### WHAT IS EXPECTED
Print nothing but the lines below starting at the line that holds "M532,567L553,595L528,614L507,586Z" and ending at the line that holds "M363,822L400,873L374,892L337,841Z", including both, each exactly as written.

(Dataset records)
BEGIN
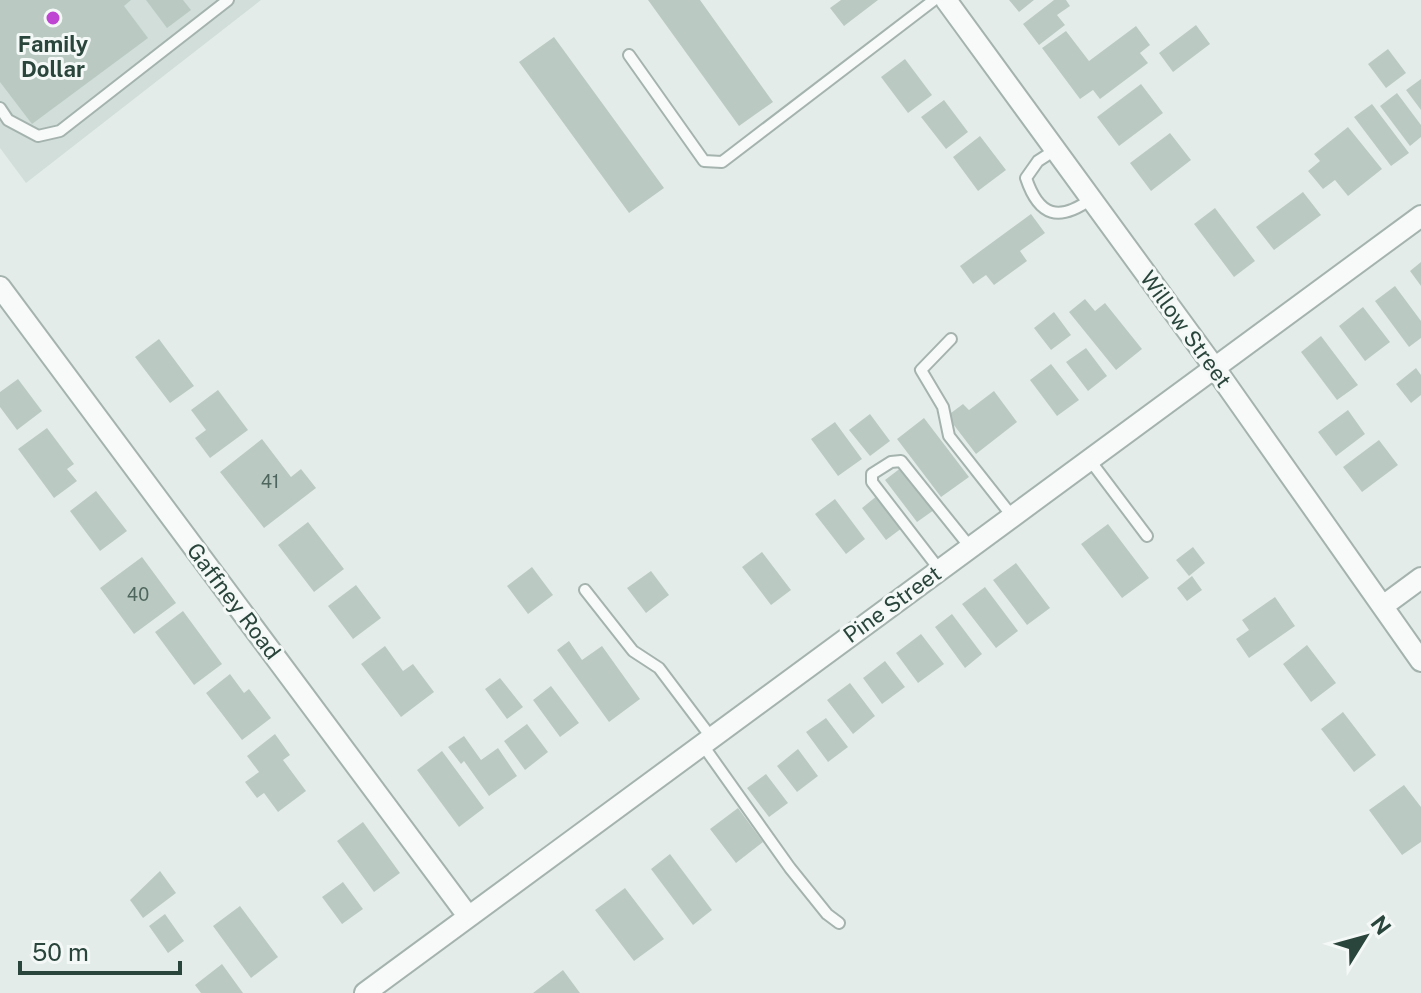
<svg xmlns="http://www.w3.org/2000/svg" width="1421" height="993" viewBox="0 0 1421 993" font-family="'Public Sans',sans-serif">
<rect width="100%" height="100%" fill="#e4ece9"/>
<!-- built -->
<path fill="#d1ded9" d="M0,0H261L26,183L0,148Z"/>
<!-- building -->
<path fill="#bacac3" d="M0,0H131L124,6L148,38L32,124L0,82Z
M146,0H183L191,10L167,28Z
M648,0H700L773,102L739,126Z
M841,0H878L844,26L830,8Z
M1009,0H1034L1019,12Z
M1054,0H1066L1070,6L1057,15L1065,25L1039,45L1023,24Z
M1196,25L1210,44L1173,72L1159,53Z
M1136,26L1150,45L1140,53L1148,63L1100,99L1093,90L1080,99L1042,48L1066,31L1089,61Z
M554,37L664,188L629,213L519,62Z
M1388,49L1406,73L1386,88L1368,64Z
M905,59L932,95L908,113L881,77Z
M1421,79V110L1406,90Z
M1141,84L1163,113L1119,146L1097,117Z
M1397,93L1421,125V137L1410,146L1380,106Z
M944,100L968,132L946,149L921,117Z
M1372,104L1409,153L1391,166L1354,117Z
M1348,127L1382,169L1348,196L1335,180L1323,189L1308,171L1320,161L1314,154Z
M1170,133L1191,160L1151,191L1130,163Z
M980,136L1006,170L978,191L953,157Z
M1303,192L1321,215L1274,250L1256,227Z
M1215,208L1255,261L1234,277L1194,224Z
M1031,214L1045,233L1020,251L1027,261L994,285L986,275L973,284L960,266Z
M1421,262V286L1410,271Z
M1395,286L1421,321V338L1409,347L1375,301Z
M1085,299L1095,311L1105,303L1142,349L1116,370L1069,312Z
M1363,307L1390,342L1365,361L1339,326Z
M1054,312L1071,335L1051,350L1034,328Z
M1321,336L1358,385L1337,400L1301,352Z
M159,339L194,386L170,403L135,357Z
M1086,348L1107,376L1088,391L1066,362Z
M1051,364L1079,400L1057,416L1030,380Z
M1416,368L1421,375V395L1411,403L1396,384Z
M18,379L42,411L17,430L0,407V392Z
M218,390L248,430L210,458L195,438L206,430L191,410Z
M994,391L1017,422L976,454L947,416L963,404L969,410Z
M1348,410L1365,434L1336,456L1318,432Z
M870,414L890,441L870,456L849,430Z
M924,418L969,477L941,497L897,439Z
M835,422L862,459L838,476L811,439Z
M47,428L74,464L67,469L77,481L54,498L18,449Z
M262,439L291,477L301,469L316,488L264,528L220,472Z
M1379,440L1398,465L1362,492L1343,467Z
M902,467L934,510L917,522L885,480Z
M96,491L127,531L100,551L70,511Z
M878,495L902,528L886,540L862,508Z
M835,499L865,539L846,554L815,514Z
M308,522L344,569L314,592L278,545Z
M1108,524L1149,578L1122,598L1081,544Z
M1193,547L1205,563L1189,576L1176,560Z
M762,552L791,590L771,605L742,567Z
M142,557L176,603L134,634L100,588Z
M1016,563L1050,608L1027,625L993,580Z
M532,567L553,595L528,614L507,586Z
M651,571L669,595L646,613L627,588Z
M1192,576L1202,590L1187,601L1177,588Z
M356,585L381,618L353,639L328,606Z
M985,587L1018,631L996,648L962,604Z
M1275,597L1295,626L1249,658L1236,639L1249,630L1242,620Z
M183,611L222,664L194,685L155,632Z
M952,614L982,654L965,668L935,627Z
M921,634L944,664L918,683L896,653Z
M569,641L582,660L602,646L640,699L609,722L557,650Z
M1307,645L1336,683L1311,702L1283,664Z
M385,646L403,671L413,664L434,692L401,717L361,664Z
M885,661L905,687L882,704L863,678Z
M230,674L244,693L249,689L271,718L242,740L206,693Z
M500,678L523,707L507,719L485,689Z
M850,683L875,716L853,734L827,700Z
M551,686L579,723L560,737L533,700Z
M1343,712L1376,755L1354,772L1321,729Z
M826,718L848,747L828,762L806,732Z
M527,724L548,752L525,770L504,741Z
M275,734L290,755L283,760L306,791L278,812L264,793L257,798L245,782L259,772L247,756Z
M464,736L481,760L498,748L517,776L489,796L464,761L461,764L448,747Z
M798,749L818,776L797,792L777,766Z
M442,751L484,808L459,827L417,770Z
M766,774L788,803L769,817L747,788Z
M1404,785L1421,807V842L1402,855L1369,810Z
M738,808L763,842L736,863L710,829Z
M363,822L400,873L374,892L337,841Z
M670,854L712,910L693,925L651,869Z
M160,871L176,893L143,918L130,900Z
M343,882L363,909L342,924L322,897Z
M625,888L664,939L634,961L595,910Z
M240,906L278,957L251,978L213,926Z
M165,914L184,941L168,953L149,926Z
M222,964L243,993H201L195,985Z
M563,970L580,993H533Z"/>
<g fill="none" stroke-linecap="round" stroke-linejoin="round">
<defs>
<path id="lane" d="M629,55L704,161L722,162L934,0
M0,108L8,120L38,136L60,131L228,0
M1055,150L1038,161L1026,178C1039,217 1059,222 1091,199
M951,339L921,370L943,407L949,436L1012,516
M1089,459L1147,536
M939,569L872,482V474L891,462L901,461L970,547
M585,590L633,651L659,668L711,737
M702,744L790,868L827,914L839,923"/>
<path id="street" d="M946,0L1214,367L1421,661
M0,287L468,916
M1383,606L1421,578
M365,993L1421,216"/>
</defs>
<!-- lane casing -->
<use href="#lane" stroke="#a5b3ae" stroke-width="14"/>
<!-- street casing -->
<use href="#street" stroke="#a5b3ae" stroke-width="24"/>
<!-- lane -->
<use href="#lane" stroke="#f7faf9" stroke-width="10"/>
<!-- street -->
<use href="#street" stroke="#f7faf9" stroke-width="20"/>
</g>
<!-- markers -->
<circle fill="#be46d3" stroke="#f4f9f7" stroke-width="3" cx="53" cy="18" r="8"/>
<g text-anchor="middle" stroke-width="6" stroke-linejoin="round" paint-order="stroke">
<!-- number labels -->
<g font-size="18" fill="#4e665d">
<text x="270" y="488">41</text>
<text x="138" y="601">40</text>
</g>
<!-- poi labels -->
<g font-size="22" font-weight="bold" fill="#2a453b" stroke="#f4f9f7">
<text x="53" y="52">Family<tspan x="53" dy="25">Dollar</tspan></text>
</g>
<!-- street labels -->
<g font-size="22" fill="#2a453b" stroke="#f4f9f7">
<text transform="translate(1186 329) rotate(54)" y="8">Willow Street</text>
<text transform="translate(234 601) rotate(53)" y="8">Gaffney Road</text>
<text transform="translate(892 604) rotate(-36)" y="8">Pine Street</text>
</g>
</g>
<!-- north arrow -->
<g transform="translate(1365 937) rotate(53)" stroke="#f4f9f7" stroke-width="6" paint-order="stroke">
<path d="M0-6L14 30L0 20L-14 30Z" fill="#2a453b"/>
<text y="-12" font-size="22" font-weight="bold" text-anchor="middle" fill="#2a453b">N</text>
</g>
<!-- scale -->
<path d="M20 961v12h160v-12" fill="none" stroke="#2a453b" stroke-width="4"/>
<text x="32" y="961" font-size="24" fill="#2a453b" stroke="#f4f9f7" stroke-width="6" paint-order="stroke">50 m</text>
</svg>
END
### RESULT OF THE EXERCISE
M532,567L553,595L528,614L507,586Z
M651,571L669,595L646,613L627,588Z
M1192,576L1202,590L1187,601L1177,588Z
M356,585L381,618L353,639L328,606Z
M985,587L1018,631L996,648L962,604Z
M1275,597L1295,626L1249,658L1236,639L1249,630L1242,620Z
M183,611L222,664L194,685L155,632Z
M952,614L982,654L965,668L935,627Z
M921,634L944,664L918,683L896,653Z
M569,641L582,660L602,646L640,699L609,722L557,650Z
M1307,645L1336,683L1311,702L1283,664Z
M385,646L403,671L413,664L434,692L401,717L361,664Z
M885,661L905,687L882,704L863,678Z
M230,674L244,693L249,689L271,718L242,740L206,693Z
M500,678L523,707L507,719L485,689Z
M850,683L875,716L853,734L827,700Z
M551,686L579,723L560,737L533,700Z
M1343,712L1376,755L1354,772L1321,729Z
M826,718L848,747L828,762L806,732Z
M527,724L548,752L525,770L504,741Z
M275,734L290,755L283,760L306,791L278,812L264,793L257,798L245,782L259,772L247,756Z
M464,736L481,760L498,748L517,776L489,796L464,761L461,764L448,747Z
M798,749L818,776L797,792L777,766Z
M442,751L484,808L459,827L417,770Z
M766,774L788,803L769,817L747,788Z
M1404,785L1421,807V842L1402,855L1369,810Z
M738,808L763,842L736,863L710,829Z
M363,822L400,873L374,892L337,841Z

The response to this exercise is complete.